■ Texte fourni ■
= = = =

Les réseaux de chaleur sont des infrastructures de chauffage collectif appartenant aux autorités publiques locales. Ils distribuent la chaleur à partir d’unités de production (chaudières centralisées, centrales géothermiques, « prosommateurs ») vers des bâtiments connectés (hôpitaux, logements sociaux, maisons individuelles) par l’intermédiaire d’un fluide – généralement de l’eau surchauffée. Par exemple, la composition de l’offre et les profils des consommateurs varient beaucoup d’un pays à l’autre, en fonction des ressources disponibles et de la densité énergétique de la région. Si le chauffage urbain est encore largement basé sur les combustibles fossiles dans l’UE, de plus en plus de sources de chaleur renouvelables et de déchets sont intégrés à l’offre, ce qui en fait un formidable levier pour la transition énergétique1.

= = = =

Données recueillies
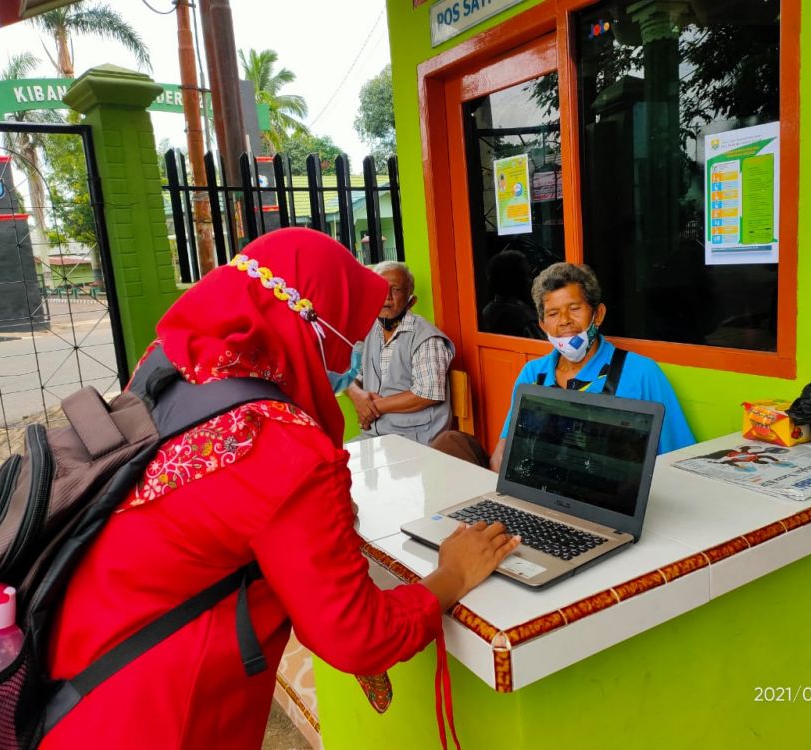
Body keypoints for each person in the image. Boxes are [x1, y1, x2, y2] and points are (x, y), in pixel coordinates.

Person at [41, 229, 519, 749]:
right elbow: (357, 636)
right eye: (348, 333)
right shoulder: (279, 445)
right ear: (312, 325)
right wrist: (452, 574)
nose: (351, 355)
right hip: (162, 716)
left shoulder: (170, 373)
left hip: (69, 685)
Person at [431, 262, 695, 471]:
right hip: (541, 495)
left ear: (598, 314)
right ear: (543, 325)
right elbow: (505, 451)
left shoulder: (641, 373)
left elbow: (680, 460)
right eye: (554, 314)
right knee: (449, 444)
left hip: (609, 506)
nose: (565, 321)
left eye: (574, 308)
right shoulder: (533, 375)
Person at [346, 261, 455, 445]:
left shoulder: (426, 337)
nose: (386, 297)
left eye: (395, 290)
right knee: (331, 464)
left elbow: (427, 394)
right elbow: (348, 374)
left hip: (416, 439)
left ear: (411, 300)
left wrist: (371, 407)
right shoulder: (369, 330)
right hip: (376, 437)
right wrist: (357, 395)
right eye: (380, 288)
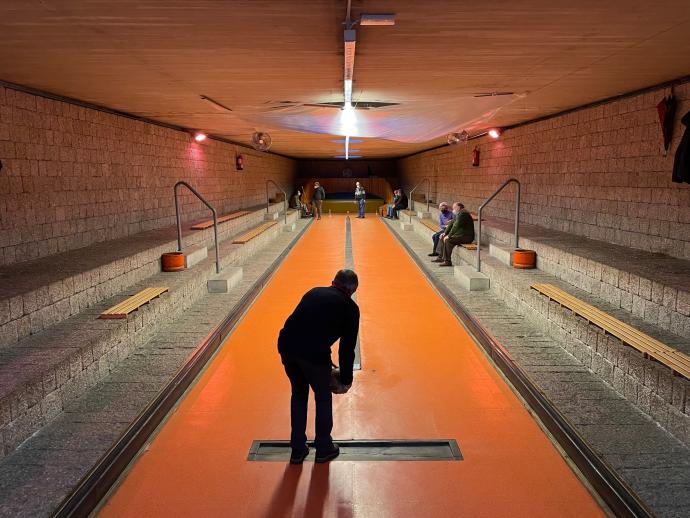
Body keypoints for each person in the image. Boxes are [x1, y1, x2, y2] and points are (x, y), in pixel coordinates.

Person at [277, 269, 360, 464]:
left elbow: (303, 326)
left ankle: (297, 450)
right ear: (352, 290)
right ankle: (323, 448)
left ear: (333, 282)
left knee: (298, 395)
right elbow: (346, 349)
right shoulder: (350, 308)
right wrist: (346, 380)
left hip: (287, 348)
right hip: (313, 355)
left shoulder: (313, 292)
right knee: (323, 398)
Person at [432, 202, 475, 266]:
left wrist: (449, 236)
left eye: (454, 208)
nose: (453, 209)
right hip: (460, 235)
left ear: (459, 207)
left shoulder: (463, 214)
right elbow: (451, 223)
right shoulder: (459, 214)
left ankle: (447, 261)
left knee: (448, 240)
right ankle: (440, 257)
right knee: (442, 237)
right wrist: (445, 233)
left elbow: (456, 226)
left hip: (466, 237)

= = = =

■ Consigne de l'exercice ■
Renvoyez tel quel le passage du texte sur les réseaux de chaleur qui va de « Les réseaux de » à « la transition énergétique1. ». Ces enregistrements n'ont aucun rapport avec le texte sur les réseaux de chaleur.

■ Réponse attendue ■
Les réseaux de chaleur sont des infrastructures de chauffage collectif appartenant aux autorités publiques locales. Ils distribuent la chaleur à partir d’unités de production (chaudières centralisées, centrales géothermiques, « prosommateurs ») vers des bâtiments connectés (hôpitaux, logements sociaux, maisons individuelles) par l’intermédiaire d’un fluide – généralement de l’eau surchauffée. Par exemple, la composition de l’offre et les profils des consommateurs varient beaucoup d’un pays à l’autre, en fonction des ressources disponibles et de la densité énergétique de la région. Si le chauffage urbain est encore largement basé sur les combustibles fossiles dans l’UE, de plus en plus de sources de chaleur renouvelables et de déchets sont intégrés à l’offre, ce qui en fait un formidable levier pour la transition énergétique1.